2. Create a schedule, just like if you were at a regular job: Look at your day. If you have between 8:00 and 5:00 to write every day, then the majority of that time needs to be spent writing. If you feel like you have to do at least one chore each day or you have kids, then you might have to be creative with your schedule. Here's a typical schedule that I use in the summer with my stepson (who is 9): From wake-up time to noon, I write. He entertains himself, eats breakfast, and takes a shower. We eat lunch do something fun. We come home in the late afternoon--he plays in his room, and I check e-mail and fix dinner. At night, when my husband is home, I clean or finish working, or we do something as a family. It works. Some days, I write less, and so then the next day, I tell my stepson: "It's a stay-at-home day." He doesn't actually mind those because it means he gets to play his video game! :) You have to figure out a schedule that works for you and let your family know about it. Then stick to it the best you can.

3. Refuse to run everybody's errands and take care of all family business--just because you are staying at home: Oh my, this is such an easy trap to fall into, and your family will love you for doing all their errands, paying the bills, taking care of home repairs, and so on. I mean, then all they have to do is go to school and work and come home to relax. REMEMBER (type it on a piece of paper and put it up where you work): You are staying home to write! Tell your spouse that you can run errands together on Saturday morning. Ask your older children to help around the house. Find a solution together. I realize that some errands have to be done during business hours, and you may be the only one to do them. Here's a tip: do errands in the late afternoon. If you get started with errands or phone calls in the morning, time can get away from you and pretty soon it's dinner time, everyone's home, and you didn't write a thing. Write first, and do NECESSARY errands later. It's not necessary to pick up dry cleaning--most dry cleaners are open after 5:00 and on the weekends.

I hate to see people who have the opportunity to write from home waste it because they are too busy cleaning their house and running around town for their families. Families are important, don't get me wrong, but you and your career are too. It is possible to find a balance--really! Break this curse, and feel no guilt. Writing is your job, and you aren't going to be successful at this career if you don't schedule the time to work on it.

To read more from Margo L. Dill, check out her blog at
photo by InAweofGod'sCreation


  1. Yes, it was hard to get other family members to realize I am working when I'm home. I had to set up the rule that I'm not taking phone calls between 10 and 4 on Tu and Thurs, and I've structured my errands so that I don't leave the house on those days either.

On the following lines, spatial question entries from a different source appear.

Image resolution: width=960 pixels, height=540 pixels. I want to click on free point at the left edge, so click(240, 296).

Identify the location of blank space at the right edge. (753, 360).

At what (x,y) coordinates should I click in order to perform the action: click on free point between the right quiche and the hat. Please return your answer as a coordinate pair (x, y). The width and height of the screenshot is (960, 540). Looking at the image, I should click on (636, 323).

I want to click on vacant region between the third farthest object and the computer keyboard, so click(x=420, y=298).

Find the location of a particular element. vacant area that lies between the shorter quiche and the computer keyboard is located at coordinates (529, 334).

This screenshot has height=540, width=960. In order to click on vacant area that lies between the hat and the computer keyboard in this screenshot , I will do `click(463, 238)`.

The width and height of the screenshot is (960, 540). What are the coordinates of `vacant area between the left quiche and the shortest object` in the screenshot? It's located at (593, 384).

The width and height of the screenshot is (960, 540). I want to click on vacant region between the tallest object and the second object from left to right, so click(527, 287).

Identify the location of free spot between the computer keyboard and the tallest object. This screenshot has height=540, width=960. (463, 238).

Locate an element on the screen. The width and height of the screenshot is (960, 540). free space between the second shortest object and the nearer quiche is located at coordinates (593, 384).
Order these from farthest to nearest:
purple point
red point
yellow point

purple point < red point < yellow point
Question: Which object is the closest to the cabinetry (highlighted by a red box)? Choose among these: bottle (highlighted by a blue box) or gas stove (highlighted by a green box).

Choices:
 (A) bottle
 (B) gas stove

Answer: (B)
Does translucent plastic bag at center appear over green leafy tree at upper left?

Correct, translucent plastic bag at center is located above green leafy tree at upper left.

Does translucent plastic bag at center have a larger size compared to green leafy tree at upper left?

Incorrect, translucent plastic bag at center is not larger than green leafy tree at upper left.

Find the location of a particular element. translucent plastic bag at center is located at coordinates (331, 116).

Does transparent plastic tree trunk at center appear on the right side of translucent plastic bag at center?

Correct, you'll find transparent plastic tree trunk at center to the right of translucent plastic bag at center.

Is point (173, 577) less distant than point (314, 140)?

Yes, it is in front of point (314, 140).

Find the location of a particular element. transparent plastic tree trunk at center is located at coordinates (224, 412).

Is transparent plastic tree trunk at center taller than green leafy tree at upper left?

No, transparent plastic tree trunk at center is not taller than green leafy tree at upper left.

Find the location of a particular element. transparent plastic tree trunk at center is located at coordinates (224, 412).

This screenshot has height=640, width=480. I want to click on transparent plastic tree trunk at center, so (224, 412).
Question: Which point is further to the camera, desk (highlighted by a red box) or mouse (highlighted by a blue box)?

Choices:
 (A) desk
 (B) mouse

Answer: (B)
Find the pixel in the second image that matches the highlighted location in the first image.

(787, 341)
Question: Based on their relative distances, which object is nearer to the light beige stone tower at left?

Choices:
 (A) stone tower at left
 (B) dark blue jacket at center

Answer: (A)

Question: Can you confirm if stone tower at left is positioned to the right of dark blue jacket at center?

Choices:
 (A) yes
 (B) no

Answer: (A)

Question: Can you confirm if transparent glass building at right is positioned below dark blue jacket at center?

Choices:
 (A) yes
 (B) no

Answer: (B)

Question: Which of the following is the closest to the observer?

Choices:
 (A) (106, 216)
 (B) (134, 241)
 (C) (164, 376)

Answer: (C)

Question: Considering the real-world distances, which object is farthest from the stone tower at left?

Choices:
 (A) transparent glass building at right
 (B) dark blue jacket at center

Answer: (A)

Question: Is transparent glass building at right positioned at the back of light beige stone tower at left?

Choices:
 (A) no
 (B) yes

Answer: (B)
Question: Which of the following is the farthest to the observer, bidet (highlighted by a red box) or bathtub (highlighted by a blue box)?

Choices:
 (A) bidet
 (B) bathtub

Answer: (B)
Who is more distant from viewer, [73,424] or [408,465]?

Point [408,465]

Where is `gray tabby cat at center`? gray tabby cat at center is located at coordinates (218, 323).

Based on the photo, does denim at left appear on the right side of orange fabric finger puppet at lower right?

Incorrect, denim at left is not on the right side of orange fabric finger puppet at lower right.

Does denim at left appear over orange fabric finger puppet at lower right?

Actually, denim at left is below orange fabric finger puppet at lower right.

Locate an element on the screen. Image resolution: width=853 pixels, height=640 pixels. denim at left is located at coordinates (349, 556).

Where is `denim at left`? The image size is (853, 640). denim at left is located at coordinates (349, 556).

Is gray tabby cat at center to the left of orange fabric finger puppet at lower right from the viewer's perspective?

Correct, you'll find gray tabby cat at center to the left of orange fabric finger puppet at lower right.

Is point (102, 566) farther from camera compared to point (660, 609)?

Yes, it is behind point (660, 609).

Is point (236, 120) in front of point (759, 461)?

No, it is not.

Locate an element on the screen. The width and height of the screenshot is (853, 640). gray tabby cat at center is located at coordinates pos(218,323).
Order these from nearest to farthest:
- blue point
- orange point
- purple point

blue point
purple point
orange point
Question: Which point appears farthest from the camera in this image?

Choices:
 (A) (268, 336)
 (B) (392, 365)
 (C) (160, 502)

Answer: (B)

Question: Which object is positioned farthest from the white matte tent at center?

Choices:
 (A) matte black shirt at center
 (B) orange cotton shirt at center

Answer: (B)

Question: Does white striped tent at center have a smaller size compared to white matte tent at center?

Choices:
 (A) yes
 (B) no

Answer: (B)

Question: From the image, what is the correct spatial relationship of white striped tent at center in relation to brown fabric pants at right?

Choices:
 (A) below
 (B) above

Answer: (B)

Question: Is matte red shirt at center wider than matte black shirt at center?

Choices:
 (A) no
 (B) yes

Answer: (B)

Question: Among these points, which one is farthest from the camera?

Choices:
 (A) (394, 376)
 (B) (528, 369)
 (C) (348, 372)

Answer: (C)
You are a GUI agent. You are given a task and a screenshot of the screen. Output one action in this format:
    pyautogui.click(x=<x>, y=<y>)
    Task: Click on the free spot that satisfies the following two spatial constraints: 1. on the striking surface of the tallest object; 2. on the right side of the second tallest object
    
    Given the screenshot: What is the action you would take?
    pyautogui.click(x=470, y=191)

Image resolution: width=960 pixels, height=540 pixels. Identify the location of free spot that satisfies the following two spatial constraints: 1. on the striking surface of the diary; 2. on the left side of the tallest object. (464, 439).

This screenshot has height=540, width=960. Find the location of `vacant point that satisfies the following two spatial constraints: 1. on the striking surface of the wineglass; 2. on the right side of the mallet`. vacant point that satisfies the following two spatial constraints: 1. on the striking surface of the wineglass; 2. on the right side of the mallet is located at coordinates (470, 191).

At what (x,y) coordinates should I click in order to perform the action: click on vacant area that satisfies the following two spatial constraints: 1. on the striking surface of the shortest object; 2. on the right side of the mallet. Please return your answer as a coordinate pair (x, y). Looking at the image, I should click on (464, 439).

    I also write in the afternoon on other days, but Tu and Thurs are my non-negotiable times. It was hard when my husband had a 2-month sabbatical, however--I was in a part of my novel where I could not take 2 months off. I had to learn to write with him in the house (a closed door helped tremendously).

  2. I've been home for a couple months now, and it's been hard to write and raise my one-year-old, because he's at an age where he doesn't necessarily want me to play with him, but he absolutely cannot stand to see my on the computer. So it's a battle of working during nap times, after bedtime, and when my husband is home from work.

    It's hard to prioritize, but it's also important to both of us to make this work.

  3. Angelica:
    Great idea about the Tuesday/Thursday schedule and shutting your door! My office door is shut right now as a matter of fact.

    I totally agree a 1-year-old would be much more of a challenge than a 9-year-old, and I too will have the challenge of a baby this winter. I admire your attitude! I know a writer who survived those years, writing 1-3 every day--nap time no matter what. I know others who wait until after bed and write 8 to 12. That would be hard for me as I'm not a night person. I think when you have real little ones, you have to make time for yourself, but you have to be easy on yourself, too.